According to the schedule, the Hydromax attempt takes place during the Bonneville Speed Week 2026. In other words, the natural window for record attempts on the salt flat.

Why hydrogen combustion matters for Brazil

Brazil has a privileged position in the hydrogen race. According to data from the CNPEM, the country has a “unique” condition to produce green hydrogen by electrolysis.

Hydrogen station: limited infrastructure for the fastest hydrogen car
Hydrogen stations: infrastructure still scarce for global vehicle mobility

Therefore, the Brazilian energy matrix is mostly renewable. There is an excess of electricity at specific times, which could be converted into H2.
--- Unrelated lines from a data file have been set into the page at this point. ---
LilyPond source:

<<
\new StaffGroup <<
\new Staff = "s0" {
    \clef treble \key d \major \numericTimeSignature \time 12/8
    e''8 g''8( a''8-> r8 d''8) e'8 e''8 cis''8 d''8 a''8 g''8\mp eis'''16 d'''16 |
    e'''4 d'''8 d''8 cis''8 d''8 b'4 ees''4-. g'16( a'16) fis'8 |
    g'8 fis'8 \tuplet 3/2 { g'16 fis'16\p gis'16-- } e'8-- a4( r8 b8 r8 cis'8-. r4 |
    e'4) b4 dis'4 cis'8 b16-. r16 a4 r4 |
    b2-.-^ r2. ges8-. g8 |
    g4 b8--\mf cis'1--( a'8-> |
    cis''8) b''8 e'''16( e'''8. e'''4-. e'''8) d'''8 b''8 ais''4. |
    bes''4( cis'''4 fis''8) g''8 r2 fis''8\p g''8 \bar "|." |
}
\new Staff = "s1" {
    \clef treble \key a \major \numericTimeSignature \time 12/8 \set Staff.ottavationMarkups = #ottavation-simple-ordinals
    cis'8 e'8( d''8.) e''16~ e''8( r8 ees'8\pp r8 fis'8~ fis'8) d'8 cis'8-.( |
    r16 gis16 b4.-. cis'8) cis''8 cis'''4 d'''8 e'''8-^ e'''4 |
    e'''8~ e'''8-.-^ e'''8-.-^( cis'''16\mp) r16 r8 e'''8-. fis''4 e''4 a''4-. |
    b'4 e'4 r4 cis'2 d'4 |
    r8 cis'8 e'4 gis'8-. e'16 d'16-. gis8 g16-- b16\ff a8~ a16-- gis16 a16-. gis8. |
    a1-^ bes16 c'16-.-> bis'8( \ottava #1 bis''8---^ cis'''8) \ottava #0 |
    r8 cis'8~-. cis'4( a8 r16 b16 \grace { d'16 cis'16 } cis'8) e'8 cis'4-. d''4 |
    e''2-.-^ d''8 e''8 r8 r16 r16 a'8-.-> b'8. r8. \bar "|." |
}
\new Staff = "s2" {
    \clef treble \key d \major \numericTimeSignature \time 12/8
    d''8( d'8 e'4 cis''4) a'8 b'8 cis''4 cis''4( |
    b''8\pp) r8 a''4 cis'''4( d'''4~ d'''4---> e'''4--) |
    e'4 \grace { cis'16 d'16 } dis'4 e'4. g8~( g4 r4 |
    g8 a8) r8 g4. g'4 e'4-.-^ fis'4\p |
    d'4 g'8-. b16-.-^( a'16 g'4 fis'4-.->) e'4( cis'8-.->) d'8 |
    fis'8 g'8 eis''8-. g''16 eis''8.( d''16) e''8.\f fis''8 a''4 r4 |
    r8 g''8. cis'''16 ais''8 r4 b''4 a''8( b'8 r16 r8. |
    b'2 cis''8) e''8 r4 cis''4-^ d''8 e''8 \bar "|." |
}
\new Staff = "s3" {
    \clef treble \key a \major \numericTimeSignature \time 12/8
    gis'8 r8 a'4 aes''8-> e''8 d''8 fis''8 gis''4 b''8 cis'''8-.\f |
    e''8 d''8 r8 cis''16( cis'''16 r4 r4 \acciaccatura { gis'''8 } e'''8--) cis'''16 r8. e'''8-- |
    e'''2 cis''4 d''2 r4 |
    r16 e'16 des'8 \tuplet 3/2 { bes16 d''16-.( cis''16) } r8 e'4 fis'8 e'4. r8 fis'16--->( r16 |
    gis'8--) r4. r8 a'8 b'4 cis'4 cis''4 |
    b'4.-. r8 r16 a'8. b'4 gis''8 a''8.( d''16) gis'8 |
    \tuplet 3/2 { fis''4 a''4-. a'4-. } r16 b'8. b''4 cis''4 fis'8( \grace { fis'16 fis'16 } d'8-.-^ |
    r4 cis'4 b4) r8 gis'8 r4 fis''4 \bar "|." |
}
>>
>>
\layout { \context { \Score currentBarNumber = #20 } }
In other words, the Brazilian energy transition in heavy mobility can benefit from this technology. Trucks, agricultural machinery, and buses are natural candidates.

According to analysts, the application in Brazilian agribusiness has huge potential. Heavy tractors and harvesters are precisely the niche that JCB explores globally.

What could go wrong in the fastest hydrogen car record

Despite the optimism, there are concrete risks with the Hydromax. First, the state of the salt flat. Bonneville has suffered from rain and surface degradation in recent years.

Therefore, the opportunity window in August may be unfeasible if there is erosion. The FIA needs to authorize the track after a technical inspection.

According to the Performance Racing Magazine, Utah’s Bureau of Land Management announced the official dates. The track is scheduled to host the attempt.

The legacy of the record

Similarly, there is the issue of homologation. To validate the record, Andy Green needs to cross a “measured mile” twice in opposite directions within one hour.

The average of the two runs is the official number. Therefore, if only one run reaches 350 mph but the other falls short, the record does not count.

In other words, the Hydromax needs consistency. It’s not enough to reach the peak; it needs to repeat.

Hydrogen in mobility: why it matters

According to specialized coverage on energy transition, green hydrogen is pointed out as a critical vector to decarbonize difficult sectors. Aviation, shipping, and mining are on the list.

Therefore, high-profile demonstrations like the Hydromax help normalize the technology. Still, some criticize the focus on records as a distraction from real industrial work.

Similarly, the bet on hydrogen requires production and distribution infrastructure that does not yet exist on a global scale. The logistics chain is the bottleneck.

It’s important to remember a significant caveat. The combustion of hydrogen in an internal combustion engine can generate NOx (nitrogen oxides), pollutants regulated by environmental agencies.

According to technical analyses, the level of NOx is lower than diesel but not zero. Therefore, the technology needs additional exhaust treatment to meet Euro 7 standards and equivalents.

However, in the short term, the race for the fastest hydrogen car in the world is more than a show. It’s a trial by fire for a technology that could change trucks, tractors, and heavy machinery globally.

Who will take the record at Bonneville this year: the British brand that bet on the unlikely route, or the skepticism that says hydrogen is an expensive distraction to sustain the energy transition narrative?

Sign up
Notify of
guest
0 Comments
most recent
older Most voted
Built-in feedback
View all comments
Douglas Avila

My 13+ years in technology have been driven by one goal: to help businesses grow by leveraging the right technology. I write about artificial intelligence and innovation applied to the energy sector, translating complex technology into practical decisions for industry professionals.